- **YOUR OBJECTIVE**
Reproduce the material from the line containing "scientific name: Oftia africana" down to the line containing "genus: Oldenlandia", exchanging "phylum" for "division" and keeping everything else unchanged.
· · · · · · ·
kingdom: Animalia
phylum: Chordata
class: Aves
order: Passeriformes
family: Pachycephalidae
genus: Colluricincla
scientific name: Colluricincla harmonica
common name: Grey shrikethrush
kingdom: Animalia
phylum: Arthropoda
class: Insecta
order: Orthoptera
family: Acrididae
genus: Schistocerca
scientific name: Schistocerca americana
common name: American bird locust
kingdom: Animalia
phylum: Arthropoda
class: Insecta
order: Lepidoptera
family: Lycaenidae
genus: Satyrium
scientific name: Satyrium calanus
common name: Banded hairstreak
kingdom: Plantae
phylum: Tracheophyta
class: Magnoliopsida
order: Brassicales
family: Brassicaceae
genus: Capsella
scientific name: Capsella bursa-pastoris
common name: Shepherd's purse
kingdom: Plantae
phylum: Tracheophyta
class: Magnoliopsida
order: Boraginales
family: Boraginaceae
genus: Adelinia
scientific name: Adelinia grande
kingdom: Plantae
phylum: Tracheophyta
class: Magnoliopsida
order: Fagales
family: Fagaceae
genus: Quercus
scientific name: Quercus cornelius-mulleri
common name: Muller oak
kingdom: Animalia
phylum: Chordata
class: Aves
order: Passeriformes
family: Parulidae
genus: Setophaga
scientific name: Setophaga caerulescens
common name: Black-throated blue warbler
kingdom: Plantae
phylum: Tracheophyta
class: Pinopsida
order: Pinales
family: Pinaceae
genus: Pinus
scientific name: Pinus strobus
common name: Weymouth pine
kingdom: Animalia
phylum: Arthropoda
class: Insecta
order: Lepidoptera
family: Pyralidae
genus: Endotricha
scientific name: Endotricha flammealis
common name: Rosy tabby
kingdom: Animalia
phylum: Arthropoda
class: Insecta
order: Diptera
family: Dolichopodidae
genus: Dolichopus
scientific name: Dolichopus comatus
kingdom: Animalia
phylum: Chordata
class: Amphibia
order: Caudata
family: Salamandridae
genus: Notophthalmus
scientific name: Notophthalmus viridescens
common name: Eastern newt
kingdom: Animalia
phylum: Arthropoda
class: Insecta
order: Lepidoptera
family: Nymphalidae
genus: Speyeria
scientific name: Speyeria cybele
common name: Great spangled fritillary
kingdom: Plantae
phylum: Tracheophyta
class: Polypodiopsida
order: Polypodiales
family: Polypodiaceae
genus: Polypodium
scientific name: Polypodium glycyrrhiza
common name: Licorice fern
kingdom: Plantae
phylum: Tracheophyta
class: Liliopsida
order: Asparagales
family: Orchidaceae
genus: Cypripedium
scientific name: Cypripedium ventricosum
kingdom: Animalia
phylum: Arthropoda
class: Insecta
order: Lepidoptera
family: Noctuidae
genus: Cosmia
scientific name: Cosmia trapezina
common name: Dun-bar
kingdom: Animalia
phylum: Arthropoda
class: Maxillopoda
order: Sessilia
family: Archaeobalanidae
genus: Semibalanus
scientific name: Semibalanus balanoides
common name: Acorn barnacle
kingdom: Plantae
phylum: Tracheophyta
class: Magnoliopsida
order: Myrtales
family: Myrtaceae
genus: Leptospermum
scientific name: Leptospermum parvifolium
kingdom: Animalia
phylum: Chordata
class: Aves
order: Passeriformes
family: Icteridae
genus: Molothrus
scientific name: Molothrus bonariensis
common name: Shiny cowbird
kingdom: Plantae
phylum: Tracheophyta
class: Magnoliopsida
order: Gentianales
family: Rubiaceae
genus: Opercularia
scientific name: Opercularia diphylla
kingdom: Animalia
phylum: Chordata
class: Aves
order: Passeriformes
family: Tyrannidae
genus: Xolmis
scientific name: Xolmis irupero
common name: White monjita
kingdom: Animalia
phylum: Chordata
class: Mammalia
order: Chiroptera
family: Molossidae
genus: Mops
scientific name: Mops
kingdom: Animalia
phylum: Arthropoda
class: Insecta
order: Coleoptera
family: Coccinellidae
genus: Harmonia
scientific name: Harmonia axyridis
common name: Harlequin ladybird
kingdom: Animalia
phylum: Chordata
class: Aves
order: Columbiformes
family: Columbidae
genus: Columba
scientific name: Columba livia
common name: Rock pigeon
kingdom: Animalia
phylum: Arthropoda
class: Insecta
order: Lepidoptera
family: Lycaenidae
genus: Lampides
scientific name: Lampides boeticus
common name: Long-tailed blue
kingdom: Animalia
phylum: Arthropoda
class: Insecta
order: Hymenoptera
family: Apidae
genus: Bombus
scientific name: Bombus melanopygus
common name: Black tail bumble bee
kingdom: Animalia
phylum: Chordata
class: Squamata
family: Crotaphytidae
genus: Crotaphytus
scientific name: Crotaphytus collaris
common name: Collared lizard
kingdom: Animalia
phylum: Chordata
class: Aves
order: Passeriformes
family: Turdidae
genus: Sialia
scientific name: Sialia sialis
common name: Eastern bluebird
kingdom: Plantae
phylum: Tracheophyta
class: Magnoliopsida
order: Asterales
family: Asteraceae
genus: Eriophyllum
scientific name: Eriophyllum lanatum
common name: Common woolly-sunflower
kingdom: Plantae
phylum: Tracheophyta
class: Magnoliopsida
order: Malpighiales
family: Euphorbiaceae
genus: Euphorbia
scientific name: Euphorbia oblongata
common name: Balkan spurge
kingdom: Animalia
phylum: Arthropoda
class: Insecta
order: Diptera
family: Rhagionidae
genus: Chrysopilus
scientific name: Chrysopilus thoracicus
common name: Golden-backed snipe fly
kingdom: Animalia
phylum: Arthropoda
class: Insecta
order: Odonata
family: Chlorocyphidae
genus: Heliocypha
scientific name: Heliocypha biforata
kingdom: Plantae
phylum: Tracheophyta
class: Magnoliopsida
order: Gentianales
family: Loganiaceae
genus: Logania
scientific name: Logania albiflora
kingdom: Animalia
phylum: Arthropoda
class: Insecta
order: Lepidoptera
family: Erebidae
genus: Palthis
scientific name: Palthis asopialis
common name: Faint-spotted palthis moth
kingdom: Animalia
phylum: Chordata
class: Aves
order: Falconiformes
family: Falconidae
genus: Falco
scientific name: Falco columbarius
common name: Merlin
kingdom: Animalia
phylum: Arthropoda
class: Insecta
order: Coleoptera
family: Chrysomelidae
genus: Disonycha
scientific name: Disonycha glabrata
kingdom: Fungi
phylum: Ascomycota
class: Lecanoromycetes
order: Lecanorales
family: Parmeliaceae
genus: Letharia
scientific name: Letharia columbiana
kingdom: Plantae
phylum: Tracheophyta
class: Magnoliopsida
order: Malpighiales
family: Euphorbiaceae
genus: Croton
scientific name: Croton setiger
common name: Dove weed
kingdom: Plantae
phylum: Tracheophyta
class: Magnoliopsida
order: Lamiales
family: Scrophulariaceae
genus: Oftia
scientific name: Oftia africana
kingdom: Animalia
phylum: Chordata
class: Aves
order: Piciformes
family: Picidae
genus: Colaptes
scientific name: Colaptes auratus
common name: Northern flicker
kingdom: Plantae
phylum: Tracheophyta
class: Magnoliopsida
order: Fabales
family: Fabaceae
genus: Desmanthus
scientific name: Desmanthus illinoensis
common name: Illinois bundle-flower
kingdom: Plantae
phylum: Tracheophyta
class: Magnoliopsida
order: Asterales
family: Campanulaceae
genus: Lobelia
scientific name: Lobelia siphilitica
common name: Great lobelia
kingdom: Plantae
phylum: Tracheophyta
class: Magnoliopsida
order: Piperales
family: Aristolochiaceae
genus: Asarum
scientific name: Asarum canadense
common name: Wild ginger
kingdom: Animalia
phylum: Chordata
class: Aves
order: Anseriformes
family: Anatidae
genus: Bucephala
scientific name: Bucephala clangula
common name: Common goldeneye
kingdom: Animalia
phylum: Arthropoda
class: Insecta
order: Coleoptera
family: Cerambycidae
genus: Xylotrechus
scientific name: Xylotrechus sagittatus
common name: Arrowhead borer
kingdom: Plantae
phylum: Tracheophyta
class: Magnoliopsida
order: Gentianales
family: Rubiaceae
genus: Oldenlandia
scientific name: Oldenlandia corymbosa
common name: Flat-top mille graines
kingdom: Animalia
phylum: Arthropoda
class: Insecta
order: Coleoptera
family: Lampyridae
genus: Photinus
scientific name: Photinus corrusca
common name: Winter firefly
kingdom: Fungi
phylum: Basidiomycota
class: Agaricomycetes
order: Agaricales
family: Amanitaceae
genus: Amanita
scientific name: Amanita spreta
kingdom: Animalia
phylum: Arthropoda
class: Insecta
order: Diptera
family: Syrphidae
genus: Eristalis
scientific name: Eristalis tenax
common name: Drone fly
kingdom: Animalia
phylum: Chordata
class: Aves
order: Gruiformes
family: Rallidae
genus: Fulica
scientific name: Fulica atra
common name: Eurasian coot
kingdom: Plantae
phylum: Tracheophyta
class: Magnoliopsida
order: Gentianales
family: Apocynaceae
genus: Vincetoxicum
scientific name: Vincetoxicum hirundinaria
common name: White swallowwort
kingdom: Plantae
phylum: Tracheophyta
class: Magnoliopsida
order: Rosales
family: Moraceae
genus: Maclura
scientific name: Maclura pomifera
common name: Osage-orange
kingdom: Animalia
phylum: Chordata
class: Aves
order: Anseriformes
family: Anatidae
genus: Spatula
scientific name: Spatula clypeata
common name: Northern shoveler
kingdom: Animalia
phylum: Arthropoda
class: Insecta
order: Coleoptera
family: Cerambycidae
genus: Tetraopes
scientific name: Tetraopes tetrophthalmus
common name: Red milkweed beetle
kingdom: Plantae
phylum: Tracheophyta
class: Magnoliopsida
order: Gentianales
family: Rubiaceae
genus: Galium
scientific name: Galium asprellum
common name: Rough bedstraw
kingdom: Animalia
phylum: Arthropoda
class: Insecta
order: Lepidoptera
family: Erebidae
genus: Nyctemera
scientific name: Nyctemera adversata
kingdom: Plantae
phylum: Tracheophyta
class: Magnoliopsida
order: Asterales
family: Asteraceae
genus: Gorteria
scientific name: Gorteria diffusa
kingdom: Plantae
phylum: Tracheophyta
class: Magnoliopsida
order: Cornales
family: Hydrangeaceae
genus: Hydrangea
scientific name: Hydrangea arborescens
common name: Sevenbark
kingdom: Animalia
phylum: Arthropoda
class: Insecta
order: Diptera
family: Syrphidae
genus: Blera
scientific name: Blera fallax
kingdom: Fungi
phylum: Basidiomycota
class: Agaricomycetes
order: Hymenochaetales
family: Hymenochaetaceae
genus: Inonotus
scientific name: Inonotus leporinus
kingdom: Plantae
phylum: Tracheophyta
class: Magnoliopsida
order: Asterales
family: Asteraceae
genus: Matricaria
· · · · · · ·
- **ANSWER IN FULL**
scientific name: Oftia africana
kingdom: Animalia
division: Chordata
class: Aves
order: Piciformes
family: Picidae
genus: Colaptes
scientific name: Colaptes auratus
common name: Northern flicker
kingdom: Plantae
division: Tracheophyta
class: Magnoliopsida
order: Fabales
family: Fabaceae
genus: Desmanthus
scientific name: Desmanthus illinoensis
common name: Illinois bundle-flower
kingdom: Plantae
division: Tracheophyta
class: Magnoliopsida
order: Asterales
family: Campanulaceae
genus: Lobelia
scientific name: Lobelia siphilitica
common name: Great lobelia
kingdom: Plantae
division: Tracheophyta
class: Magnoliopsida
order: Piperales
family: Aristolochiaceae
genus: Asarum
scientific name: Asarum canadense
common name: Wild ginger
kingdom: Animalia
division: Chordata
class: Aves
order: Anseriformes
family: Anatidae
genus: Bucephala
scientific name: Bucephala clangula
common name: Common goldeneye
kingdom: Animalia
division: Arthropoda
class: Insecta
order: Coleoptera
family: Cerambycidae
genus: Xylotrechus
scientific name: Xylotrechus sagittatus
common name: Arrowhead borer
kingdom: Plantae
division: Tracheophyta
class: Magnoliopsida
order: Gentianales
family: Rubiaceae
genus: Oldenlandia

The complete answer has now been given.